### Polecenie
Powtórz słowo w słowo cały tekst o aklimatyzacji w pracy z psami.

----- Wyodrębniony tekst

Aklimatyzacja w pracy z psami

Każdy człowiek daje sobie samemu prawo do zapoznania z nowym otoczeniem zanim poczuje się pewnie. Kiedy wchodzimy w nową grupę ludzi, do jasnego pomieszczenia, ciemnego pomieszczenia, cichego, głośnego, to potrzebujemy przynajmniej kilku minut (jeżeli w ogóle nam się to uda) na poczucie się swobodnie. Z bliżej nieokreślonych przyczyn odmawiamy tego przywileju naszym psom.

Dla mnie i moich psów aklimatyzacja jest niezbędną częścią treningu. Nigdy nie wyciągam psa prosto z klatki, samochodu i nie oczekuję, że wejdzie w ciągu sekundy w tryb pracy. Przede wszystkim chcę aby poznał otoczenie, w którym się znalazł. Przyzwyczaił do dźwięków, zapachu, temperatury. Dopiero wtedy zaczynam „pracę”.

Aklimatyzacja jest niezbędna zarówno dla psów nadpobudliwych, które nie radzą sobie z emocjami, a które często sprawiają złudne wrażenie zawsze gotowych do pracy, jak i dla tych wycofanych i mało pewnych siebie. Oba typy psów potrzebują chwili na poczucie się swobodnie w nowym miejscu i choć inaczej okazują stres to często wynika on z braku możliwości złapania oddechu między wyjściem z samochodu a trybem pracy.

Czym tak naprawdę jest aklimatyzacja? 

To czas, który dajemy naszemu psu  na zapoznanie się z nowym otoczeniem, w którym nie wymagamy pracy. To czas na węszenie, patrzenie i sprawdzenie nowego miejsca. Niektóre psy będą go potrzebowały zdecydowanie więcej niż inne. Psy, które dopiero rozpoczynają treningi w nowych miejscach mogą aklimatyzować się nawet ponad godzinę, zanim poczują się swobodnie.

13415457_1554049114897064_6926626900616745062_o

Czy nad aklimatyzacją da się pracować?

----------
----- Zbiór materiałów

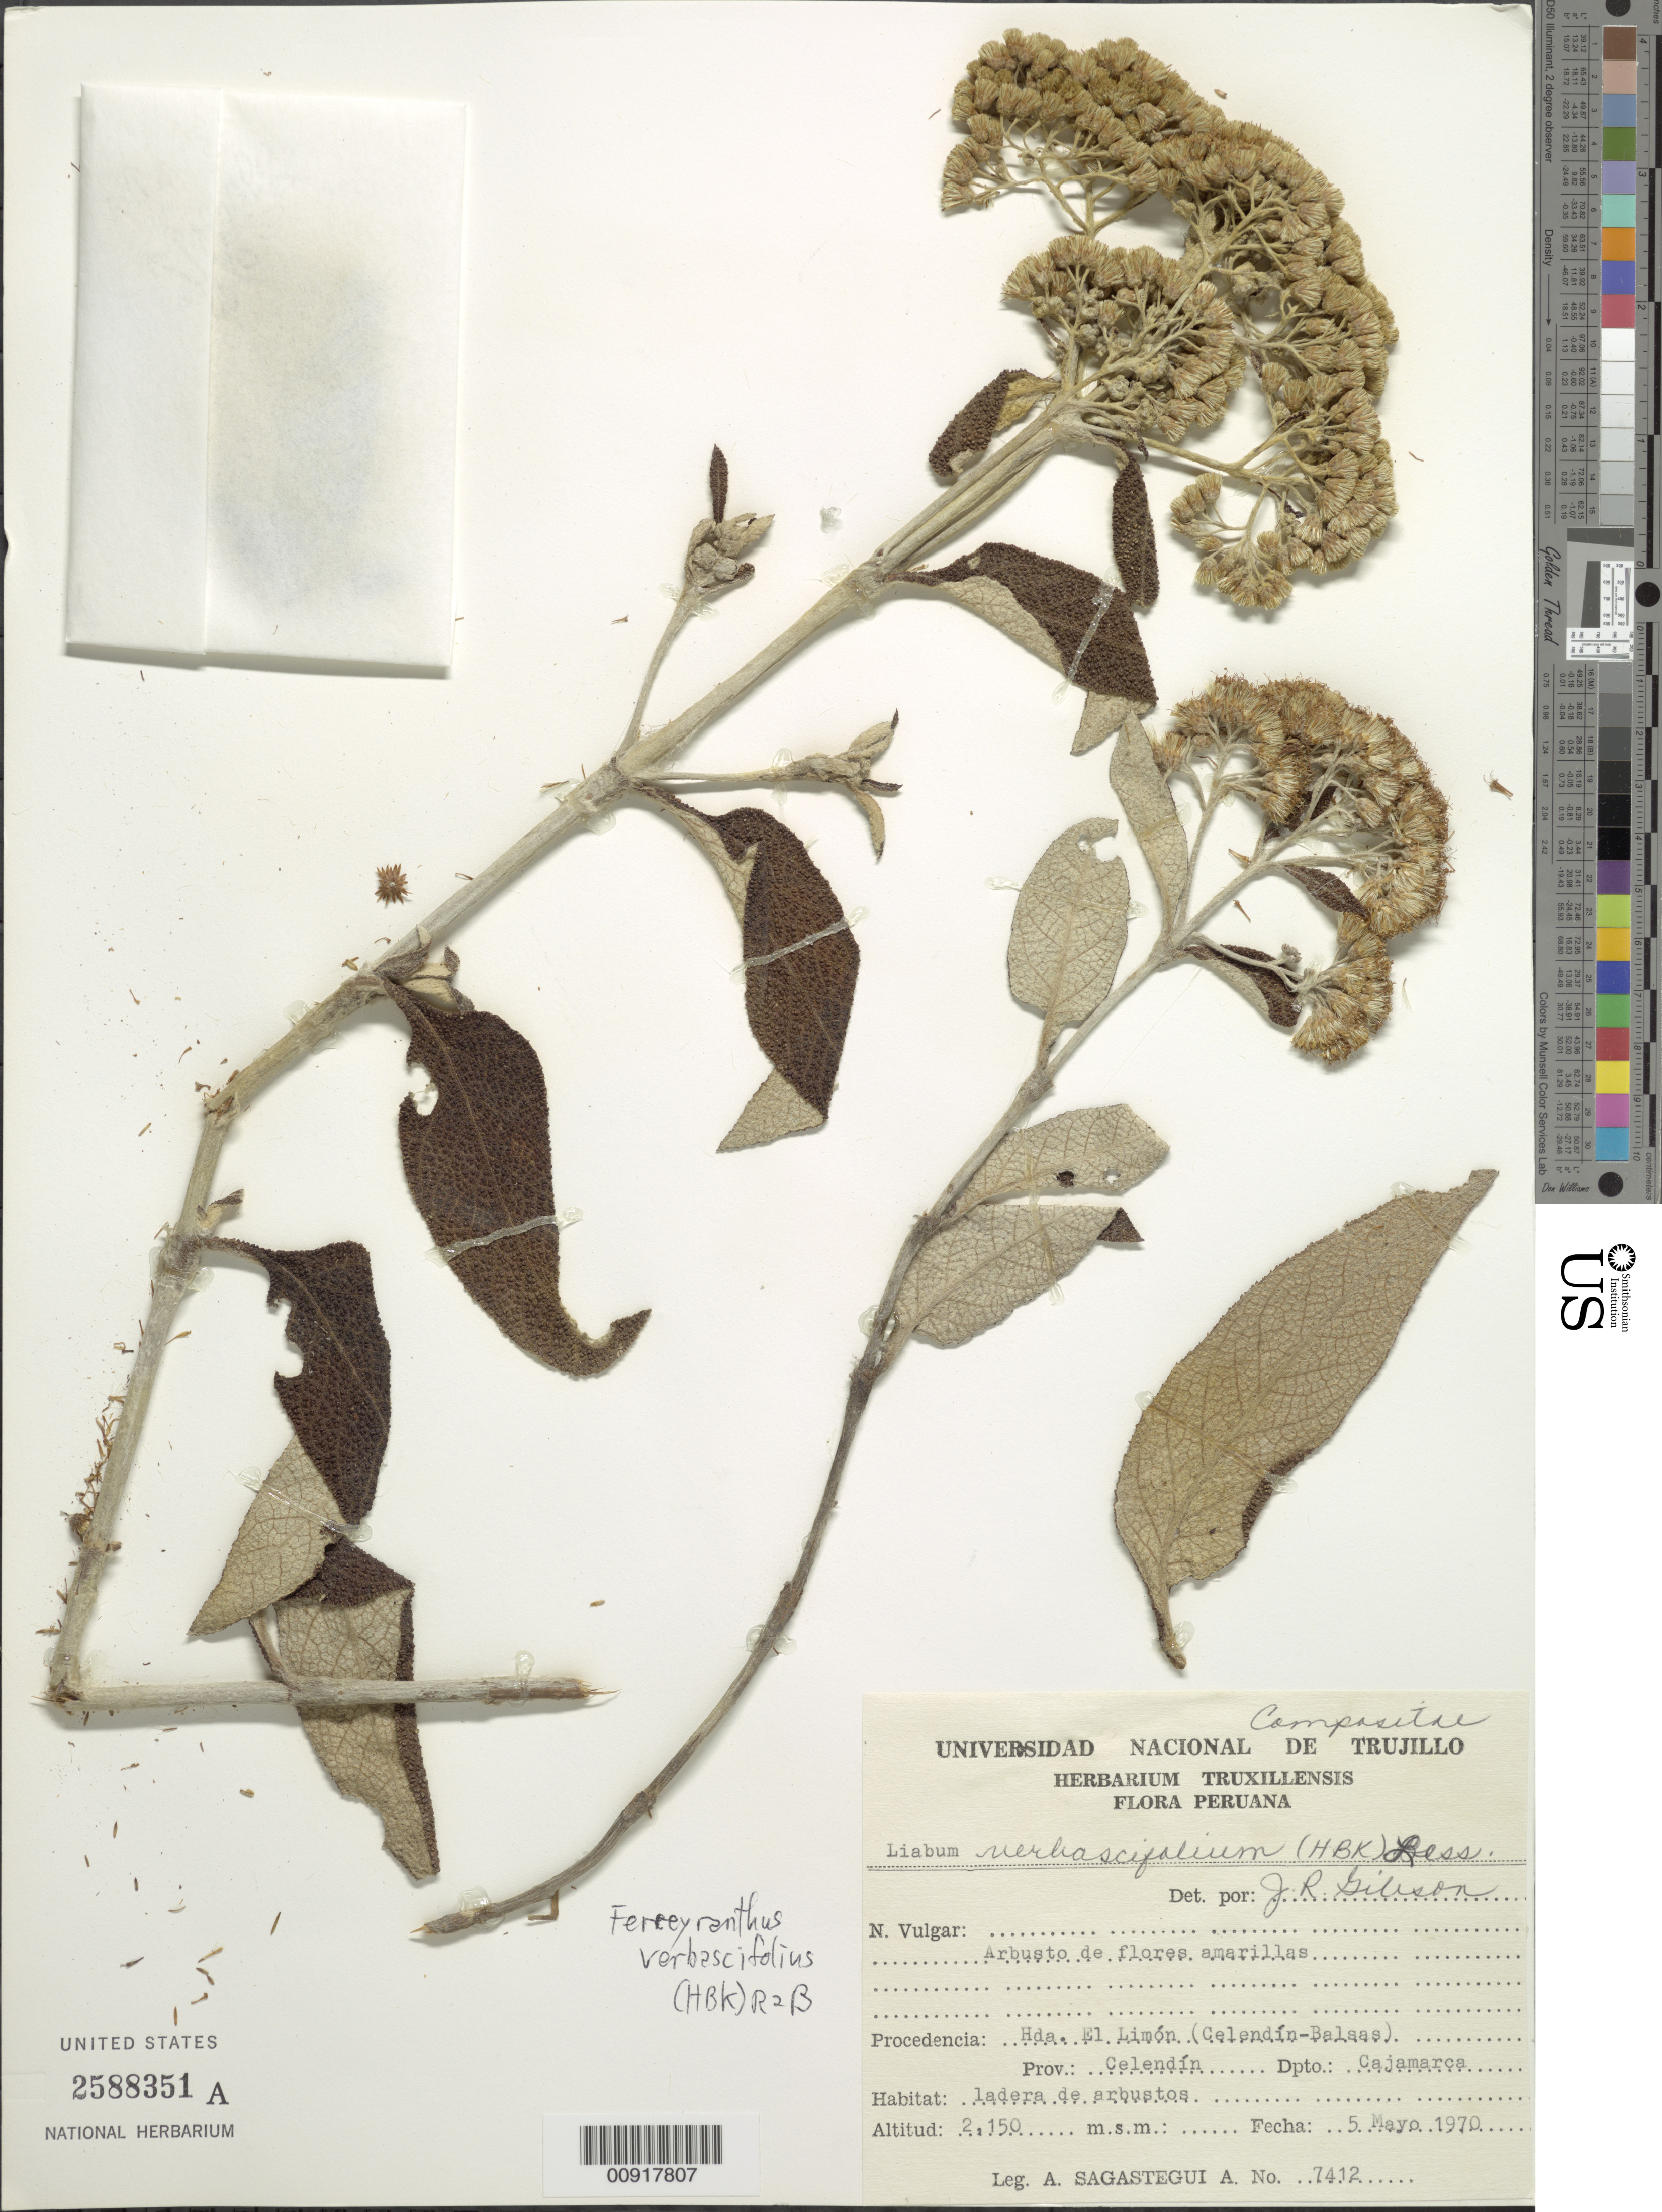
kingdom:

----------
----- Zbiór materiałów

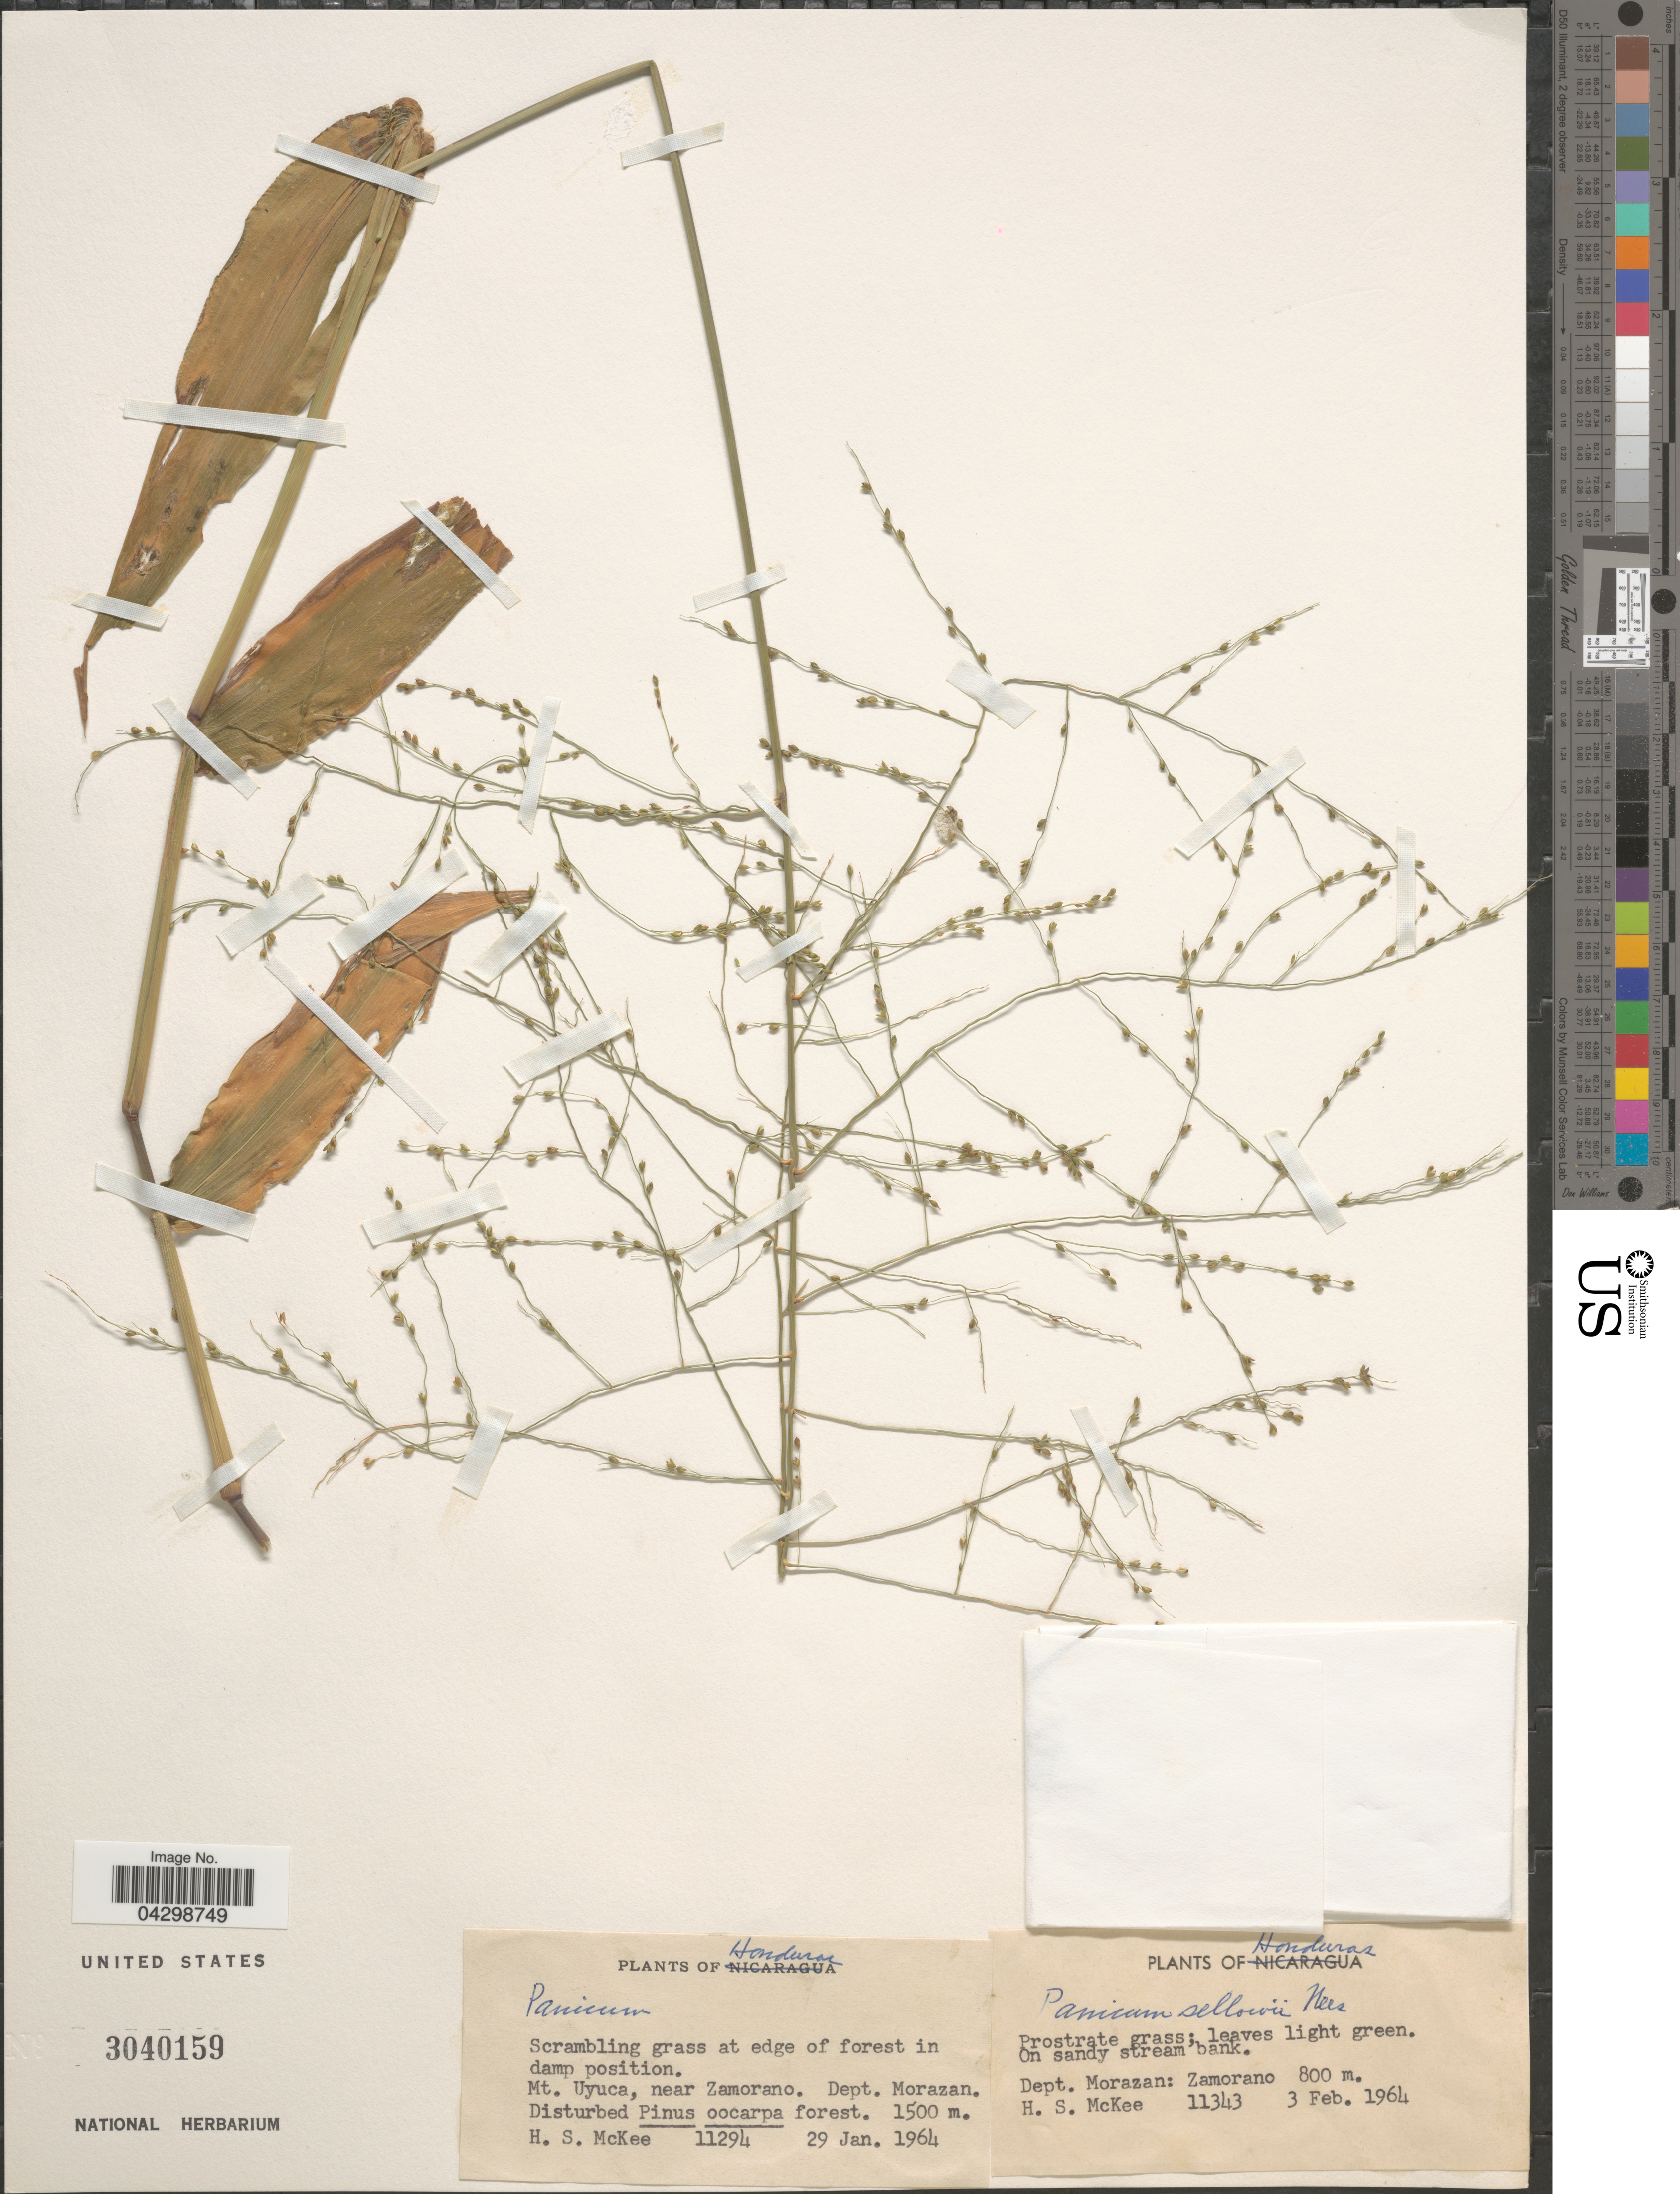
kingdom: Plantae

----------

### Wynik poniżej
Aklimatyzacja w pracy z psami

Każdy człowiek daje sobie samemu prawo do zapoznania z nowym otoczeniem zanim poczuje się pewnie. Kiedy wchodzimy w nową grupę ludzi, do jasnego pomieszczenia, ciemnego pomieszczenia, cichego, głośnego, to potrzebujemy przynajmniej kilku minut (jeżeli w ogóle nam się to uda) na poczucie się swobodnie. Z bliżej nieokreślonych przyczyn odmawiamy tego przywileju naszym psom.

Dla mnie i moich psów aklimatyzacja jest niezbędną częścią treningu. Nigdy nie wyciągam psa prosto z klatki, samochodu i nie oczekuję, że wejdzie w ciągu sekundy w tryb pracy. Przede wszystkim chcę aby poznał otoczenie, w którym się znalazł. Przyzwyczaił do dźwięków, zapachu, temperatury. Dopiero wtedy zaczynam „pracę”.

Aklimatyzacja jest niezbędna zarówno dla psów nadpobudliwych, które nie radzą sobie z emocjami, a które często sprawiają złudne wrażenie zawsze gotowych do pracy, jak i dla tych wycofanych i mało pewnych siebie. Oba typy psów potrzebują chwili na poczucie się swobodnie w nowym miejscu i choć inaczej okazują stres to często wynika on z braku możliwości złapania oddechu między wyjściem z samochodu a trybem pracy.

Czym tak naprawdę jest aklimatyzacja? 

To czas, który dajemy naszemu psu  na zapoznanie się z nowym otoczeniem, w którym nie wymagamy pracy. To czas na węszenie, patrzenie i sprawdzenie nowego miejsca. Niektóre psy będą go potrzebowały zdecydowanie więcej niż inne. Psy, które dopiero rozpoczynają treningi w nowych miejscach mogą aklimatyzować się nawet ponad godzinę, zanim poczują się swobodnie.

13415457_1554049114897064_6926626900616745062_o

Czy nad aklimatyzacją da się pracować?